If a male college grad had gotten severely plastered and led a somewhat drunken freshman girl behind that dumpster and things happened that he was not completely aware of and he passed out half naked in the act and would not wake up - no one would feel sorry for him. In fact, people would be disgusted by the grossness of his behavior.
Anonymous wrote:Why is everyone acting like the victim was some old lady adult and the predator was a little boy? He was a MAN at age 19 and she was 23. BOTH young adults.
Anonymous wrote:Anonymous wrote:Anonymous wrote:Why is everyone acting like the victim was some old lady adult and the predator was a little boy? He was a MAN at age 19 and she was 23. BOTH young adults.
He was a freshman who had been at school 4 months, she had already been to college and graduated. Not a little boy and an old lady, but still words apart in life experiences.
Think back to when you were a year out of college, working, with a steady SO. A college freshmen was so young, in comparison.
Not that big a difference. And totally irrelevant to the case.
Anonymous wrote:Anonymous wrote:Why is everyone acting like the victim was some old lady adult and the predator was a little boy? He was a MAN at age 19 and she was 23. BOTH young adults.
He was a freshman who had been at school 4 months, she had already been to college and graduated. Not a little boy and an old lady, but still words apart in life experiences.
Think back to when you were a year out of college, working, with a steady SO. A college freshmen was so young, in comparison.
It is the very short time frame - the time in between them walking behind those dumpsters, starting to fool around and her passing out and the swedes coming along, roughly 7 minutes - that makes it unclear to me who did what to whom when. The swedes say that they saw him dry humping her, not fingering her. What does that mean? I don't know. But it stands to reason that if she was stupidly and very drunkenly on board going behind those dumpsters and then passing out in the middle of it that she could have appeared willing to be fingered to Brock.
Neither one of them had any business going behind those dumpsters together. It was wrong of them both to go back there - she had no business kissing that drunk teenager and he had no business humping her when she passed out. I am not excusing what Brock did. But I am not about to give the green light to this woman for her appalling behavior, either. It is not right to blame the victim or shame her for being sexually assaulted. But we can most certainly call her out for her own extremely bad behavior.

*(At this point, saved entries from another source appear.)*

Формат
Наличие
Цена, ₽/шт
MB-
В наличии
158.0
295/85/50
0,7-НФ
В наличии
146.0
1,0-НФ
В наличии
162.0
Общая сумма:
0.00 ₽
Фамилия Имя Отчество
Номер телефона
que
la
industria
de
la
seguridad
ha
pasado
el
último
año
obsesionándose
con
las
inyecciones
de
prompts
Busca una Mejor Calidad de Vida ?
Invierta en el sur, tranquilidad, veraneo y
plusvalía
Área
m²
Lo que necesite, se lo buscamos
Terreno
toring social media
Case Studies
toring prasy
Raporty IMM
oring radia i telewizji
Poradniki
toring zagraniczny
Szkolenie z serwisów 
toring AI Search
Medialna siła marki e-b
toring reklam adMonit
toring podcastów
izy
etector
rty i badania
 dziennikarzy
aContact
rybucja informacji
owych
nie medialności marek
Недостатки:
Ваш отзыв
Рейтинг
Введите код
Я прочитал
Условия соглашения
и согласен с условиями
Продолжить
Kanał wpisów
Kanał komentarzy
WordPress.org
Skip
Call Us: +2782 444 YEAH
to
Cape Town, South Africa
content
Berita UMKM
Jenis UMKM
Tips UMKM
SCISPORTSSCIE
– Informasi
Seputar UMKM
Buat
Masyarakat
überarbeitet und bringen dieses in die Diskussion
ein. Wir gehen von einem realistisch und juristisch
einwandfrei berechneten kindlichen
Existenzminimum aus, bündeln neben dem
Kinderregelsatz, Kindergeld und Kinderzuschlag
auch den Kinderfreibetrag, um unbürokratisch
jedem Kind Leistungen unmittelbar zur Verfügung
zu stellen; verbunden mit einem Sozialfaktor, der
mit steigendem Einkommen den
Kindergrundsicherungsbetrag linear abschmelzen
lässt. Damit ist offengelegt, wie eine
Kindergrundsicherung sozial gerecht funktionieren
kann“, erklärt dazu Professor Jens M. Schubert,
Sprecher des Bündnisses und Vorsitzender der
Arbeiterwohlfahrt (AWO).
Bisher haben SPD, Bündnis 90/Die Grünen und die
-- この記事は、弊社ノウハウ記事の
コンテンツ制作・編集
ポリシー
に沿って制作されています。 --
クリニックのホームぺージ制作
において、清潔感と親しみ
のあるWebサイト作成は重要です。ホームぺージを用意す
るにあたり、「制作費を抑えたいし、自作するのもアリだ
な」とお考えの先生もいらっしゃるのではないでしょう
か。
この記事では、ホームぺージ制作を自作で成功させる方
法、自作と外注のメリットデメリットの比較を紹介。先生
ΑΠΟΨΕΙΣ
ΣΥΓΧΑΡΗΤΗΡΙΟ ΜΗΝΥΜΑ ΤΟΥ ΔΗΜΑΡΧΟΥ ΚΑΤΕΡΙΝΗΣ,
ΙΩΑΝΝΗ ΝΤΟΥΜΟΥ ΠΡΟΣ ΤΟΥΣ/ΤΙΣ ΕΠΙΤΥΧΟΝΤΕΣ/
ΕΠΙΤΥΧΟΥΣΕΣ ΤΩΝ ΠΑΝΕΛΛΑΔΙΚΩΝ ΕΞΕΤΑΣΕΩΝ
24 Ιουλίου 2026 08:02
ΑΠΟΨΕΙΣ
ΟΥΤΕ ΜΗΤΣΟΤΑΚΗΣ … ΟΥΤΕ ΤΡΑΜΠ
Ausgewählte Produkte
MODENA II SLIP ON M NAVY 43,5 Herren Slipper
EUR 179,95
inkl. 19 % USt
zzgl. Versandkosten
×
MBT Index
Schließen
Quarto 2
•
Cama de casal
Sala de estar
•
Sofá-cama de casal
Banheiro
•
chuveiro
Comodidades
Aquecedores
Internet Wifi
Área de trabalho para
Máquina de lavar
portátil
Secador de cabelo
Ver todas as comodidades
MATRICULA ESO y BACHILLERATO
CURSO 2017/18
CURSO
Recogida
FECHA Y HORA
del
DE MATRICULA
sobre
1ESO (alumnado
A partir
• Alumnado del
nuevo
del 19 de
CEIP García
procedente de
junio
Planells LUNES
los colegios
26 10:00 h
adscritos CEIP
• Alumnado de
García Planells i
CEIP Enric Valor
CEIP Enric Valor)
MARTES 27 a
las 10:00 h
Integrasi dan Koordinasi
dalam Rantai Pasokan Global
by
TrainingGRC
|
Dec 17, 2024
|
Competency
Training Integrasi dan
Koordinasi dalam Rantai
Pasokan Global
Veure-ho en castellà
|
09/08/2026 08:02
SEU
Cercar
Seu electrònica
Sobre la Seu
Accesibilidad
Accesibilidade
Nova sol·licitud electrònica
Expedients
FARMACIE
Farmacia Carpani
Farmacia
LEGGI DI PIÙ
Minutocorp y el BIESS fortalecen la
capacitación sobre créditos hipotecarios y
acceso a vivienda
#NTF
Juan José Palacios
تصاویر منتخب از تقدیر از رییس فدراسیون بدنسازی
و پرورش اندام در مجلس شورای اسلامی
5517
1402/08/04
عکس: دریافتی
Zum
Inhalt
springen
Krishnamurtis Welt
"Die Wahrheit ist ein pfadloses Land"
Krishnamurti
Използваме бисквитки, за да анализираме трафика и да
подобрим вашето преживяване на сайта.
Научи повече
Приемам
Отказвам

She describes her decision to go to that "dumb" party as a silly, goofy thing to do. Having 4 shots of whiskey and drinking cups of vodka until you are practically comatose is not funny. And it is not up to to a room full of drunk (yet still functional) younger kids to watch out for your drunk azz and make sure that you are making good decisions for yourself. She does not seem to get that. And people seem to be giving her a pass for that.
I have not heard the drunken messages that she left but I can say that I have seen people who wouldn't have been able to even dial their phones much less leave a message - dancing and kissing.